L’islam - lo afferma un manuale pubblicato dai «moderati» musulmani britannici - è una religione in cui si entra (o meglio si ritorna, perché tutti gli uomini nascono musulmani ancorché l'educazione che ricevono possa sviarli da questa comune origine) ma da dove non si esce. Musulmano una volta, musulmano per sempre. Non esistono per l'islam ex-musulmani; esistono apostati, diversamente trattati secondo le scuole giuridiche ma per cui la maggioranza dei giuristi musulmani prevede la pena di morte. Alcuni Paesi, è vero, l’hanno formalmente abolita: così il Marocco con il re Hassan II, che volle offrirne l'eliminazione dal diritto marocchino all'amico Giovanni Paolo II. Ma anche quest'abolizione non è totale, perché garantisce all'apostata solo che sfuggirà all'arresto e al tribunale.

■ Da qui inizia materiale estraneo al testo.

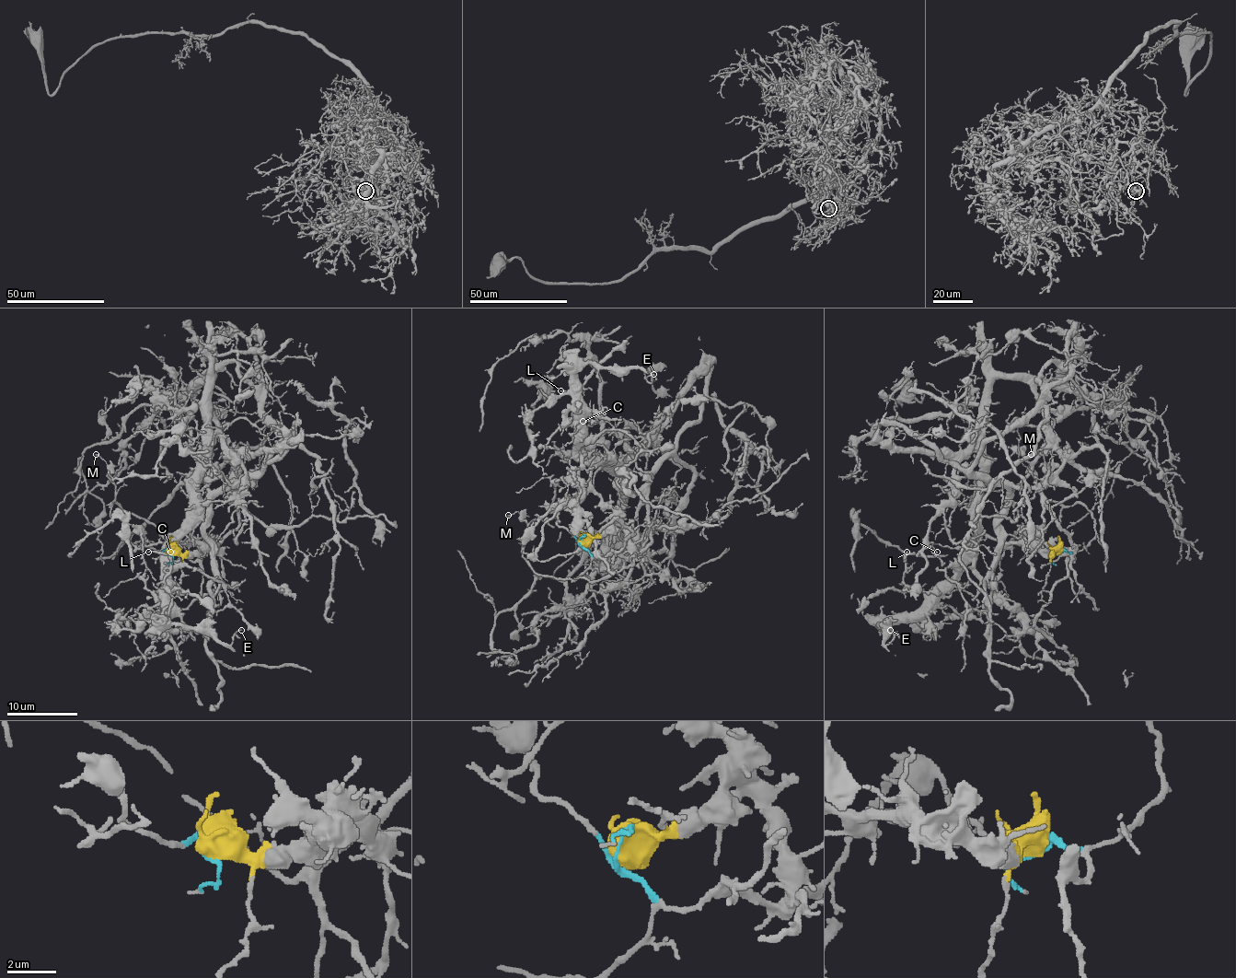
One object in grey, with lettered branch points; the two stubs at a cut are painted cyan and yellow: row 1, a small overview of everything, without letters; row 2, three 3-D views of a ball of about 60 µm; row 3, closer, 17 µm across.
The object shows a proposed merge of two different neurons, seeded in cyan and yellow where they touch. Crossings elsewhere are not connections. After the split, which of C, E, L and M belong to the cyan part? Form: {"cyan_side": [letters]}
{"cyan_side": ["M"]}

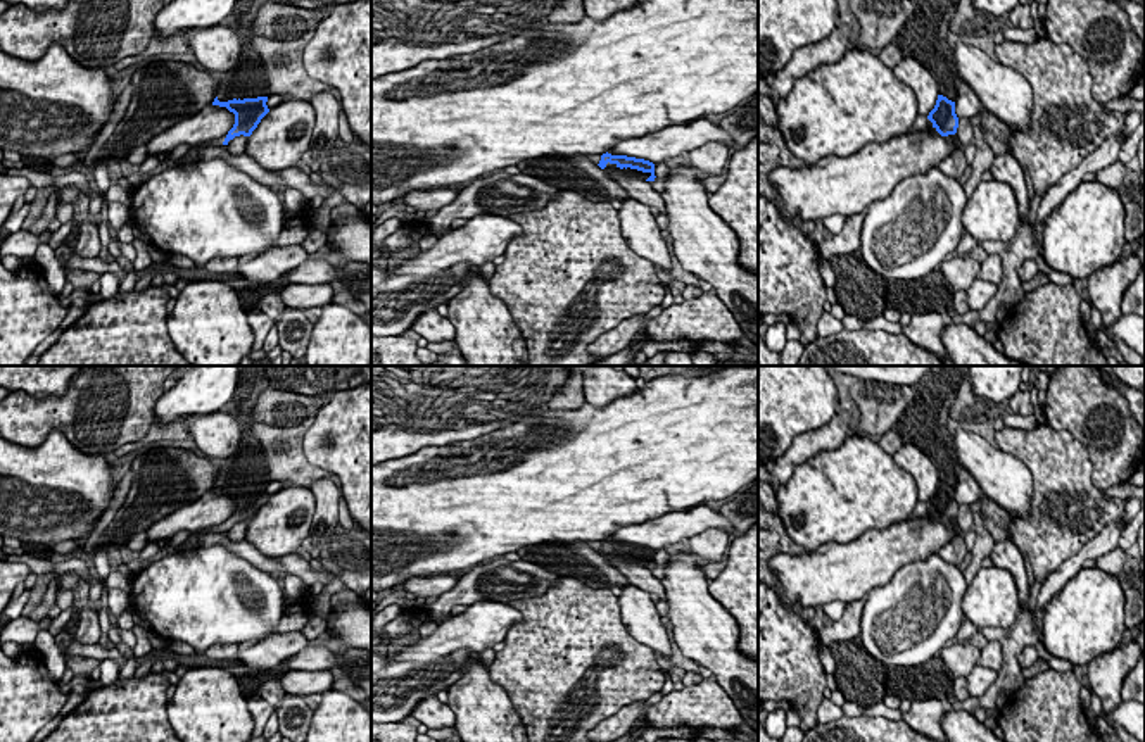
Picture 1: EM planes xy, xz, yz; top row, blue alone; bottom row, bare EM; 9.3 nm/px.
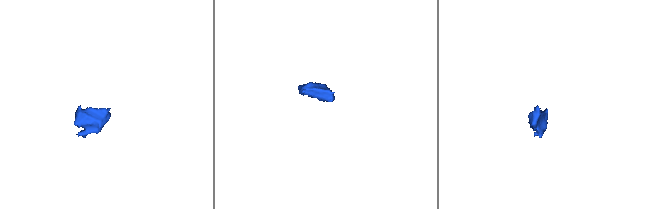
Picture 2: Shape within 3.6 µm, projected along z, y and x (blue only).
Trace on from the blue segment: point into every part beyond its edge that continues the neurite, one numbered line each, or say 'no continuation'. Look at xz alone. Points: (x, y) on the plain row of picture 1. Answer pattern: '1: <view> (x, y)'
1: xz (610, 554)

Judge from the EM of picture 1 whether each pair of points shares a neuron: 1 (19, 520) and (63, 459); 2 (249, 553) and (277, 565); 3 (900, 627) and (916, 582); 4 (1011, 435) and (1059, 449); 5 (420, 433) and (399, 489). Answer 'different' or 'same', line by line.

Ma, secondo i dottori della legge più rigoristi, qualunque musulmano può giustiziare l'apostata: se è un membro della sua famiglia si tratta di un dovere, e per chiunque è comunque un'azione lodevole che fa acquistare meriti spirituali. Accade così che, nei Paesi dove l'apostata non è più arrestato e trascinato davanti ai tribunali, sia semplicemente scannato in famiglia o per strada. Chi lo fa commette un reato: ma con poche eccezioni - fra cui quella recente della Turchia - la legge dei Paesi musulmani contempla il «delitto d'onore», per cui non solo il padre che uccide chi ha disonorato la figlia ma anche il credente che uccide chi ha tradito la religione apostatando riceve dai giudici pene mitissime.
Il fatto che dall'islam non si possa uscire non è una semplice caratteristica curiosa ed esotica di una religione fra le altre. La pena di morte inflitta all'apostata conferma che - nella sua configurazione attuale maggioritaria in molti Paesi - quella islamica è una fede che ha consapevolmente e orgogliosamente divorziato dalla ragione, e priva il suo fedele del diritto di vagliarne con il ragionamento i precetti, il che comporterebbe logicamente la possibilità di mutare parere, convincersi che non sono veri o che altri - per esempio quelli cristiani - sono migliori, e cambiare religione. Il Papa aveva ragione. Una religione simile, sempre nella sua versione rigorosa che domina però vaste regioni ed è più diffusa di quanto si creda anche nell'immigrazione, è molto difficile da assimilare e far convivere con i valori costituzionali delle democrazie occidentali.

Questo dovrebbe rendere cauti i fautori delle rapide concessioni di cittadinanza e delle facili costruzioni di moschee, che quasi sempre non sono semplici ruoli di culto ma centri dove si rende una giustizia parallela e si organizza una politica che questo islam non distingue dalla religione.